In 2011, Fairway opened two more locations: one on the Upper East Side of Manhattan, which opened on July 20, and the other in the Douglaston neighborhood of Queens, which opened on November 16. In 2012, Fairway Market opened three more locations: in Woodland Park, New Jersey, on June 6; Westbury, New York, on August 22; and Kips Bay in Manhattan in late December. In 2013, Fairway Market opened a location in Chelsea, Manhattan, and another at The Shops at Nanuet shopping mall in Nanuet, New York.

As of 2020, all but five of these Fairway stores have either closed or sold to other retailers, including Amazon. The sequence of all stores is as follows:
- 1930s: The flagship store opened on Broadway on the Upper West Side.
- 1995: Fairway's Harlem store opened in a significantly larger space. This store had a 10,000 sqft enclosed space, known as the "Cold Room," which contained the store's meats, seafood, dairy products, and beer. Silver coats were available for customers who wished to keep warm while browsing the freezer. Without a bidder after the company's second bankruptcy, the store closed in July 2020.
- 2001: The company opened its first store outside the city in the Long Island community of Plainview.
- 2006: The company opened its fourth store in Red Hook, Brooklyn. In July 2020 this store was sold to Bogopa Service Corporation to be reopened as a Food Bazaar supermarket.
- 2009: On March 25, Fairway's fifth store opened in the Fashion Center shopping mall in suburban Paramus, New Jersey, taking up a majority of the mall's former interior space. This was the first Fairway store located west of the Hudson River and the first location ever to open in the entire state of New Jersey. In March 2020, it was announced that the Paramus location would close. The official closing date for the Paramus location was supposed to be May 15, 2020, but it was delayed to the summer of 2020 due to the effects of the COVID-19 pandemic. It was then replaced by an Amazon Fresh store.

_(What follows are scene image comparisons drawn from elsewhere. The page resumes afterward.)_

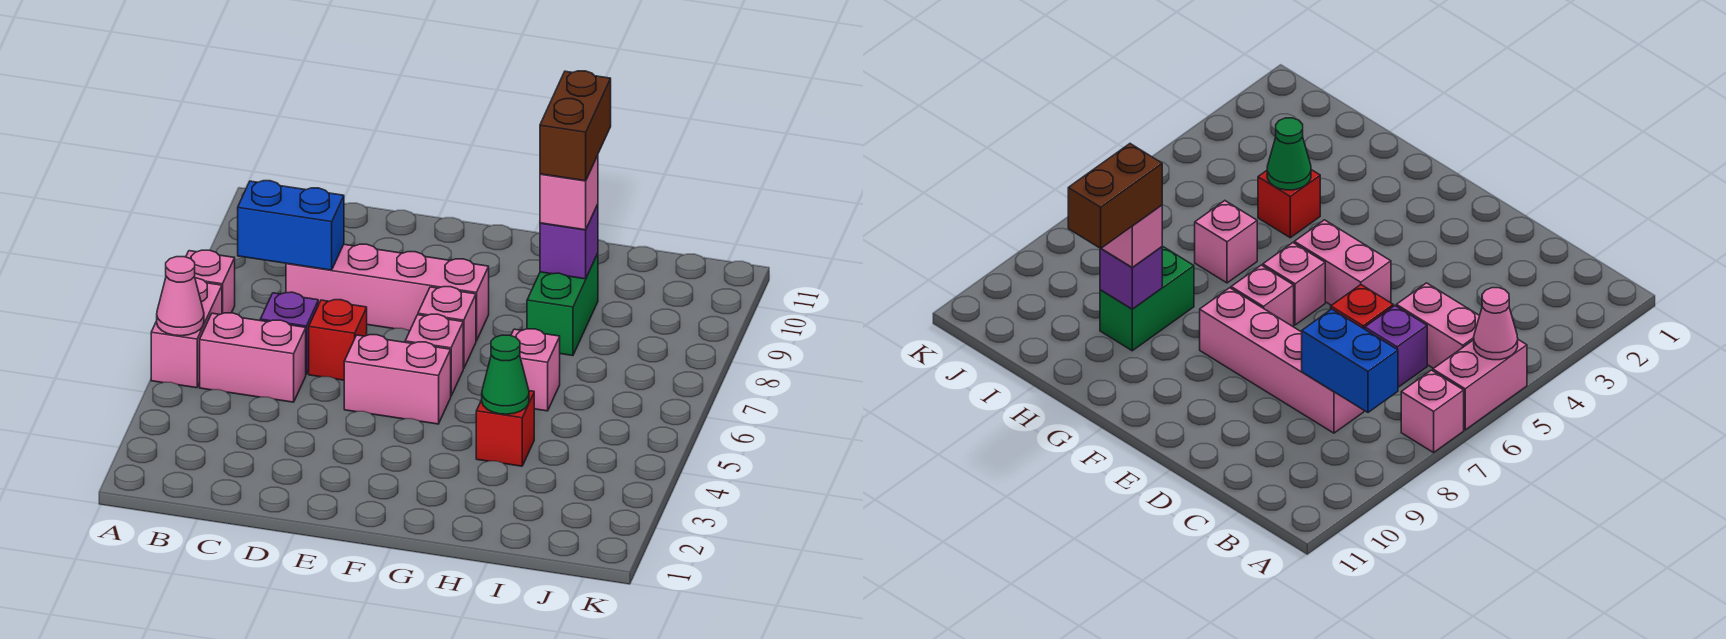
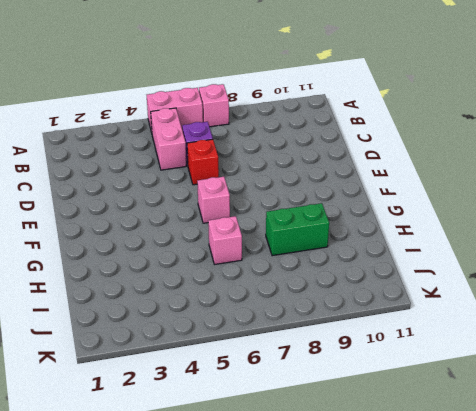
none -> pink 1x4 brick [286,244,489,341]
none -> pink 1x2 brick [344,335,451,424]
none -> pink 1x1 brick [418,287,476,369]

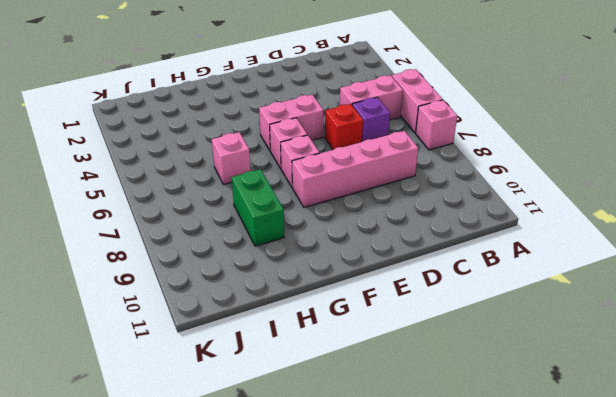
none -> red 1x1 brick [476,391,534,466]
none -> pink 1x1 cone [157,257,204,336]
none -> blue 1x2 brick [238,181,344,270]

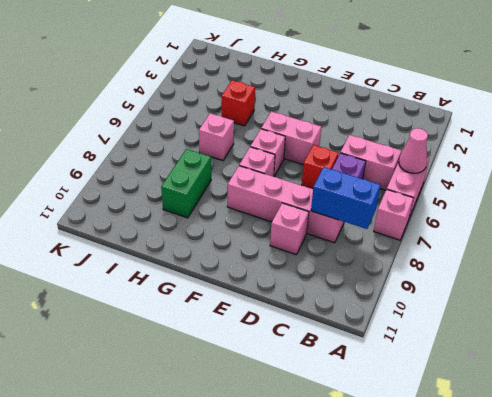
pink 1x1 brick [270,203,309,255] -> pink 1x1 brick moved to [540,155,598,230]
none -> green 1x1 cone [482,335,529,414]
none -> purple 1x1 brick [540,204,598,279]
none -> brown 1x2 brick [540,71,611,181]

- 2010: On April 14, Fairway opened a new branch in a former Kmart in the Westchester County village of Pelham Manor, directly across the border with the Bronx. This became Fairway's third location in the New York City suburbs and sixth overall. Fairway opened its first Wine and Spirit store adjacent to the market. The second wine and spirit superstore was opened adjacent to the Stamford market.
- 2010: In November, Fairway's seventh and largest location to date at over 80,000 sqft opened in Stamford, Connecticut.

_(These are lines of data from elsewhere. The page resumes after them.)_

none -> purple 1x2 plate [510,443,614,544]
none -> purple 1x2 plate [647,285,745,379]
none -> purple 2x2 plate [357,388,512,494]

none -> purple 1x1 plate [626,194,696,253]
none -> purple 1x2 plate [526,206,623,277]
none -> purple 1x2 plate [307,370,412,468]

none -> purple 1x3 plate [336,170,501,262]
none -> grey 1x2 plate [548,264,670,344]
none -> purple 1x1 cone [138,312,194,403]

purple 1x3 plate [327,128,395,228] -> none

- 2011: Fairway opened a location on the Upper East Side of Manhattan on 86th Street, between Second and Third Avenues.
- Fairway also opened a location in Douglaston, Queens in 2011. In July 2020 this store was sold to Bogopa Service Corporation to be reopened as a Food Bazaar supermarket.

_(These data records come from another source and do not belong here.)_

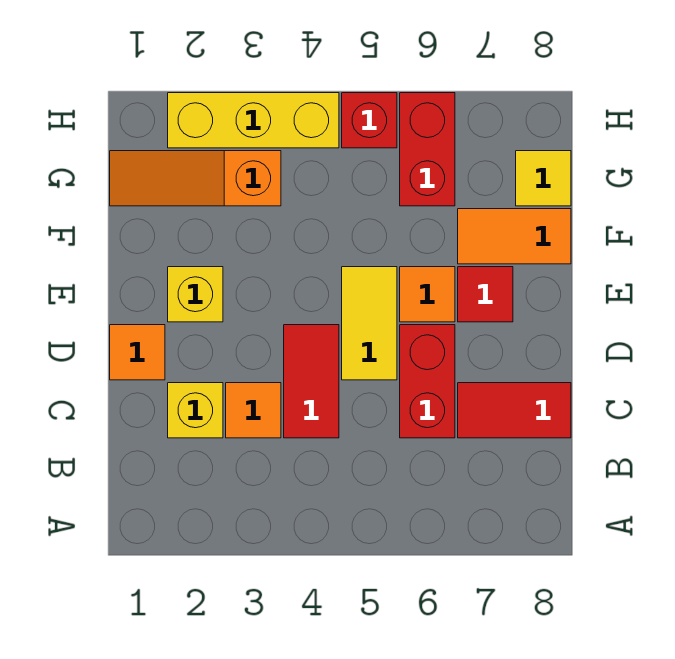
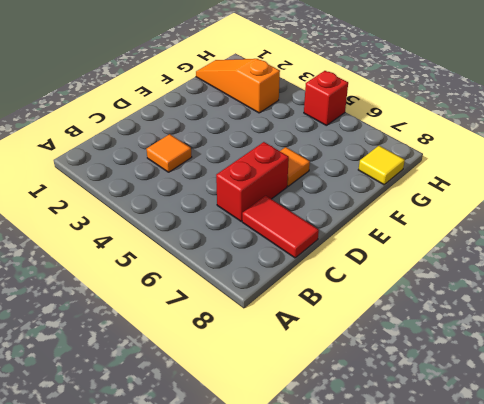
none -> yellow 1x1 brick [168,383,223,438]
none -> red 1x2 tile [284,325,339,438]
none -> orange 1x1 tile [110,325,165,380]

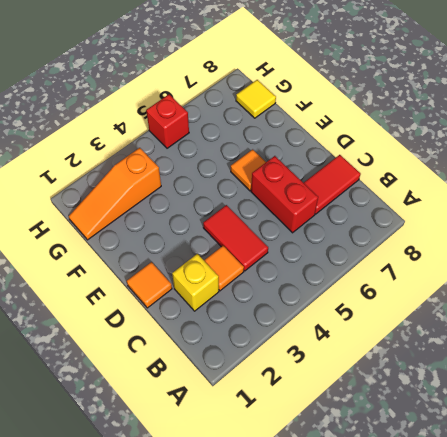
none -> yellow 1x2 tile [342,267,397,380]
none -> yellow 1x1 brick [168,267,223,322]
none -> red 1x1 tile [458,267,513,322]

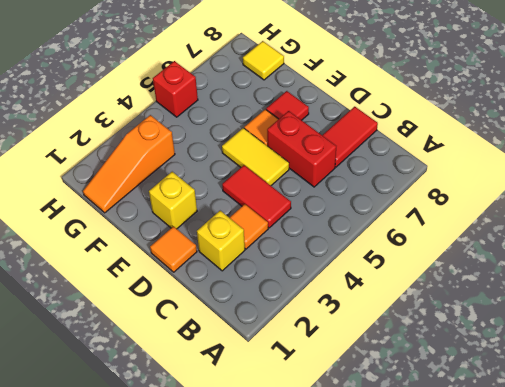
none -> orange 1x2 tile [458,209,571,264]
none -> red 1x2 brick [400,93,455,206]
none -> yellow 1x3 brick [168,93,339,148]

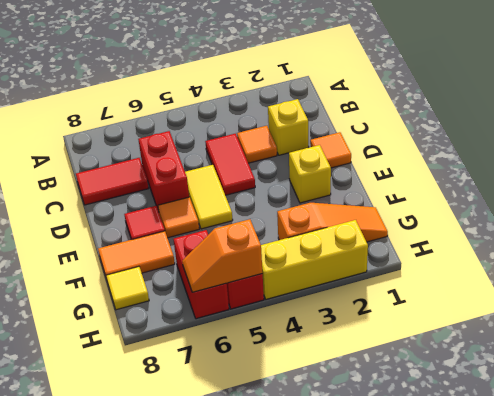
orange 1x2 slope [182,219,262,292] -> none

- 2012: In June, Fairway opened its tenth food store and third Wine and Spirits Store in Woodland Park, New Jersey, in a renovated former Pathmark Super Center store. The company closed this location on April 1, 2020, with the location being replaced by an Amazon Fresh market.
- 2012: In August, Fairway Market opened a 68,000 sqft store in the Roosevelt Raceway Center in Westbury, NY in August 2012. This location was subsequently replaced by a Food Bazaar.
- 2012: In December, Fairway opened their Kips Bay, Manhattan location on East 30th Street and Second Avenue.
- 2013: In July, Fairway Market opened their 13th store in Chelsea, Manhattan at Sixth Avenue on July 24, 2013.
- 2013: In October, Fairway opened their 14th store in Nanuet, New York, at The Shops at Nanuet mall on October 10, 2013. The store closed on September 25, 2019. It was then replaced by a Stop & Shop.
- 2014: Fairway Market opened a store in the DSW Plaza in Lake Grove, New York, on July 23, 2014. This store was the first Fairway Market location in Suffolk County on Long Island and the 15th food store in the metropolitan area. The company closed the store after only two years.
- 2017: In January, Fairway opened a store in a Georgetown strip mall. In March 2020, the store was sold to Key Food for $5 million.
In 2023, Fairway partnered with Instacart to launch a delivery service called Fairway Now that services three stores in the Manhattan area.

In 2024, Village Supermarkets, which acquired Fairway Market in 2020, opened a new store in Old Bridge, N.J. that features departments borrowed from Fairway Market's banners in New York City.